## begin

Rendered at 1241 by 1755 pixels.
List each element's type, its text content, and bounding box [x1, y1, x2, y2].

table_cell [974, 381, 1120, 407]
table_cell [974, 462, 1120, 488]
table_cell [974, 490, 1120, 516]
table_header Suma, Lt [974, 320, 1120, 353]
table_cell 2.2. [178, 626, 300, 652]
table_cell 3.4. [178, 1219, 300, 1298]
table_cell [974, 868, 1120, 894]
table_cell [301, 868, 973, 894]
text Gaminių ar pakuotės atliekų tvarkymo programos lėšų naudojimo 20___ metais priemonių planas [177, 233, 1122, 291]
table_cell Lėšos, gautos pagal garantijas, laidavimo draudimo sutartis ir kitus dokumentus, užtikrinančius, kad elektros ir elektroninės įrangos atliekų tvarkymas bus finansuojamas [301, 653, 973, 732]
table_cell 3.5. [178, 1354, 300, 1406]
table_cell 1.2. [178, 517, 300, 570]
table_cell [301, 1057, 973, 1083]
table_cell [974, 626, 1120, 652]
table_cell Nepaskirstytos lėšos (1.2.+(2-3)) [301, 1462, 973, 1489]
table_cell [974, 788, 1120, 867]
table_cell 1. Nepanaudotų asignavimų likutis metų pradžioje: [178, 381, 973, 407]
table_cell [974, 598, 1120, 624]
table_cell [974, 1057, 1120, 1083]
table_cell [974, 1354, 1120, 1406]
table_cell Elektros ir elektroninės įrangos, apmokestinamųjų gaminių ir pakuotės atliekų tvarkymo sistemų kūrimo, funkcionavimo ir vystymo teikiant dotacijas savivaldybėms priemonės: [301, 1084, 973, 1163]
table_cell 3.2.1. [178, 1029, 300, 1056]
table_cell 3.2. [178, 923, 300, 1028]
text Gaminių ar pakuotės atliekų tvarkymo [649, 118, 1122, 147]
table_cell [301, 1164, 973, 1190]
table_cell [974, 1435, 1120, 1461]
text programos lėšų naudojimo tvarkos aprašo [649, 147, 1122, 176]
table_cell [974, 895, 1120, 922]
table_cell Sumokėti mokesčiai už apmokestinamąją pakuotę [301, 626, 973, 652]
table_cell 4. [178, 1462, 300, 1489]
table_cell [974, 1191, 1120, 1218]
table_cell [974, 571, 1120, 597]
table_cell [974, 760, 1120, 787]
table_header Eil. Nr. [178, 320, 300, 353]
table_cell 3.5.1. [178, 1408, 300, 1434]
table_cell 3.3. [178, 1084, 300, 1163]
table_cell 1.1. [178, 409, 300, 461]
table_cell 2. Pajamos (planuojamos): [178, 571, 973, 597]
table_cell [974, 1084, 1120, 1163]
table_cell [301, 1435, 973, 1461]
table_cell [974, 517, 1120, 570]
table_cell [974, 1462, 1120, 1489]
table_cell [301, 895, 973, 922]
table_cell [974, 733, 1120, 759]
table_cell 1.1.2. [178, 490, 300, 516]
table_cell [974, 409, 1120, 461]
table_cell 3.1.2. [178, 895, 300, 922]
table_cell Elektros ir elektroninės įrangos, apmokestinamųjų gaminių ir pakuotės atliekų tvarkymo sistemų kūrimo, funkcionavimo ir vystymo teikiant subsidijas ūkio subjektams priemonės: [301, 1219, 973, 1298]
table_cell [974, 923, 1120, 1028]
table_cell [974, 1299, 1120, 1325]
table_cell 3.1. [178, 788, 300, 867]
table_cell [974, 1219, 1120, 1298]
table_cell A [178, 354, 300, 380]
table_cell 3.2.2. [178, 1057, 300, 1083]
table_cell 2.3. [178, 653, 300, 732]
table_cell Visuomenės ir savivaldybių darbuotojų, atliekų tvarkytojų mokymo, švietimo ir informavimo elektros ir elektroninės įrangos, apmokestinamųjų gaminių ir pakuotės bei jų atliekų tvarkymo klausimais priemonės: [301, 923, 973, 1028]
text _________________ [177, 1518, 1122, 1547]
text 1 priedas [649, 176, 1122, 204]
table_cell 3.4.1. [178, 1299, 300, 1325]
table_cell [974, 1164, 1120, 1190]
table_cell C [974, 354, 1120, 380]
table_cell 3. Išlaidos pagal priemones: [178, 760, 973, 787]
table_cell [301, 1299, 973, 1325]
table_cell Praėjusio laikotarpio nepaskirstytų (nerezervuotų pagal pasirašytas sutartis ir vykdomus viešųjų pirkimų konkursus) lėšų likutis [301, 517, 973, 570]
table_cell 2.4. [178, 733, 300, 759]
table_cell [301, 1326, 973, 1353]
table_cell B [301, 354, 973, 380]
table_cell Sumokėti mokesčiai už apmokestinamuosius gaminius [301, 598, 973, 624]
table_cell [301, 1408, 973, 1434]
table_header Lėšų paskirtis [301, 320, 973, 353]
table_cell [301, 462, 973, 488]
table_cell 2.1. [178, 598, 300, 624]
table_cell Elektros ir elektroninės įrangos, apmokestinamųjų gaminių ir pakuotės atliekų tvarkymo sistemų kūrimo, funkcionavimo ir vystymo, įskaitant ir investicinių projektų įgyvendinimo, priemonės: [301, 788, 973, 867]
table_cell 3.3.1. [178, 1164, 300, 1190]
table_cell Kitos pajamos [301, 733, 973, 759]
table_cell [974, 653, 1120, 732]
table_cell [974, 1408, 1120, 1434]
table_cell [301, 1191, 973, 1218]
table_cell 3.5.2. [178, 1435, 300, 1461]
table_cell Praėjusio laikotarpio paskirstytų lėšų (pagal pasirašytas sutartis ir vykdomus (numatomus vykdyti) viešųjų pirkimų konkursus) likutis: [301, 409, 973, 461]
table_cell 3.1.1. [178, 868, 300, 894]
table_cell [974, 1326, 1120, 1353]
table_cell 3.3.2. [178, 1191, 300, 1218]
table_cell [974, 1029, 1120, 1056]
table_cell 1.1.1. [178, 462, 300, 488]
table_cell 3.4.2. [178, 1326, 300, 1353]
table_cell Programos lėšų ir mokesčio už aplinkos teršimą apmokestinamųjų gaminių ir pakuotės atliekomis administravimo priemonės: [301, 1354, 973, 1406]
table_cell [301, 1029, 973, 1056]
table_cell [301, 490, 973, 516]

## end

> Aim of the task: Retype all of the rows above, line for line, without changing anything.

> Written solution:
Rendered at 1241 by 1755 pixels.
List each element's type, its text content, and bounding box [x1, y1, x2, y2].

table_cell [974, 381, 1120, 407]
table_cell [974, 462, 1120, 488]
table_cell [974, 490, 1120, 516]
table_header Suma, Lt [974, 320, 1120, 353]
table_cell 2.2. [178, 626, 300, 652]
table_cell 3.4. [178, 1219, 300, 1298]
table_cell [974, 868, 1120, 894]
table_cell [301, 868, 973, 894]
text Gaminių ar pakuotės atliekų tvarkymo programos lėšų naudojimo 20___ metais priemonių planas [177, 233, 1122, 291]
table_cell Lėšos, gautos pagal garantijas, laidavimo draudimo sutartis ir kitus dokumentus, užtikrinančius, kad elektros ir elektroninės įrangos atliekų tvarkymas bus finansuojamas [301, 653, 973, 732]
table_cell 3.5. [178, 1354, 300, 1406]
table_cell 1.2. [178, 517, 300, 570]
table_cell [301, 1057, 973, 1083]
table_cell [974, 626, 1120, 652]
table_cell Nepaskirstytos lėšos (1.2.+(2-3)) [301, 1462, 973, 1489]
table_cell [974, 788, 1120, 867]
table_cell 1. Nepanaudotų asignavimų likutis metų pradžioje: [178, 381, 973, 407]
table_cell [974, 598, 1120, 624]
table_cell [974, 1057, 1120, 1083]
table_cell [974, 1354, 1120, 1406]
table_cell Elektros ir elektroninės įrangos, apmokestinamųjų gaminių ir pakuotės atliekų tvarkymo sistemų kūrimo, funkcionavimo ir vystymo teikiant dotacijas savivaldybėms priemonės: [301, 1084, 973, 1163]
table_cell 3.2.1. [178, 1029, 300, 1056]
table_cell 3.2. [178, 923, 300, 1028]
text Gaminių ar pakuotės atliekų tvarkymo [649, 118, 1122, 147]
table_cell [301, 1164, 973, 1190]
table_cell [974, 1435, 1120, 1461]
text programos lėšų naudojimo tvarkos aprašo [649, 147, 1122, 176]
table_cell [974, 895, 1120, 922]
table_cell Sumokėti mokesčiai už apmokestinamąją pakuotę [301, 626, 973, 652]
table_cell 4. [178, 1462, 300, 1489]
table_cell [974, 1191, 1120, 1218]
table_cell [974, 571, 1120, 597]
table_cell [974, 760, 1120, 787]
table_header Eil. Nr. [178, 320, 300, 353]
table_cell 3.5.1. [178, 1408, 300, 1434]
table_cell 3.3. [178, 1084, 300, 1163]
table_cell 1.1. [178, 409, 300, 461]
table_cell 2. Pajamos (planuojamos): [178, 571, 973, 597]
table_cell [974, 1084, 1120, 1163]
table_cell [301, 1435, 973, 1461]
table_cell [974, 517, 1120, 570]
table_cell [974, 1462, 1120, 1489]
table_cell [301, 895, 973, 922]
table_cell [974, 733, 1120, 759]
table_cell 1.1.2. [178, 490, 300, 516]
table_cell [974, 409, 1120, 461]
table_cell 3.1.2. [178, 895, 300, 922]
table_cell Elektros ir elektroninės įrangos, apmokestinamųjų gaminių ir pakuotės atliekų tvarkymo sistemų kūrimo, funkcionavimo ir vystymo teikiant subsidijas ūkio subjektams priemonės: [301, 1219, 973, 1298]
table_cell [974, 923, 1120, 1028]
table_cell [974, 1299, 1120, 1325]
table_cell 3.1. [178, 788, 300, 867]
table_cell [974, 1219, 1120, 1298]
table_cell A [178, 354, 300, 380]
table_cell 3.2.2. [178, 1057, 300, 1083]
table_cell 2.3. [178, 653, 300, 732]
table_cell Visuomenės ir savivaldybių darbuotojų, atliekų tvarkytojų mokymo, švietimo ir informavimo elektros ir elektroninės įrangos, apmokestinamųjų gaminių ir pakuotės bei jų atliekų tvarkymo klausimais priemonės: [301, 923, 973, 1028]
text _________________ [177, 1518, 1122, 1547]
text 1 priedas [649, 176, 1122, 204]
table_cell 3.4.1. [178, 1299, 300, 1325]
table_cell [974, 1164, 1120, 1190]
table_cell C [974, 354, 1120, 380]
table_cell 3. Išlaidos pagal priemones: [178, 760, 973, 787]
table_cell [301, 1299, 973, 1325]
table_cell Praėjusio laikotarpio nepaskirstytų (nerezervuotų pagal pasirašytas sutartis ir vykdomus viešųjų pirkimų konkursus) lėšų likutis [301, 517, 973, 570]
table_cell 2.4. [178, 733, 300, 759]
table_cell [301, 1326, 973, 1353]
table_cell B [301, 354, 973, 380]
table_cell Sumokėti mokesčiai už apmokestinamuosius gaminius [301, 598, 973, 624]
table_cell [301, 1408, 973, 1434]
table_header Lėšų paskirtis [301, 320, 973, 353]
table_cell [301, 462, 973, 488]
table_cell 2.1. [178, 598, 300, 624]
table_cell Elektros ir elektroninės įrangos, apmokestinamųjų gaminių ir pakuotės atliekų tvarkymo sistemų kūrimo, funkcionavimo ir vystymo, įskaitant ir investicinių projektų įgyvendinimo, priemonės: [301, 788, 973, 867]
table_cell 3.3.1. [178, 1164, 300, 1190]
table_cell Kitos pajamos [301, 733, 973, 759]
table_cell [974, 653, 1120, 732]
table_cell [974, 1408, 1120, 1434]
table_cell [301, 1191, 973, 1218]
table_cell 3.5.2. [178, 1435, 300, 1461]
table_cell Praėjusio laikotarpio paskirstytų lėšų (pagal pasirašytas sutartis ir vykdomus (numatomus vykdyti) viešųjų pirkimų konkursus) likutis: [301, 409, 973, 461]
table_cell 3.1.1. [178, 868, 300, 894]
table_cell [974, 1326, 1120, 1353]
table_cell 3.3.2. [178, 1191, 300, 1218]
table_cell [974, 1029, 1120, 1056]
table_cell 1.1.1. [178, 462, 300, 488]
table_cell 3.4.2. [178, 1326, 300, 1353]
table_cell Programos lėšų ir mokesčio už aplinkos teršimą apmokestinamųjų gaminių ir pakuotės atliekomis administravimo priemonės: [301, 1354, 973, 1406]
table_cell [301, 1029, 973, 1056]
table_cell [301, 490, 973, 516]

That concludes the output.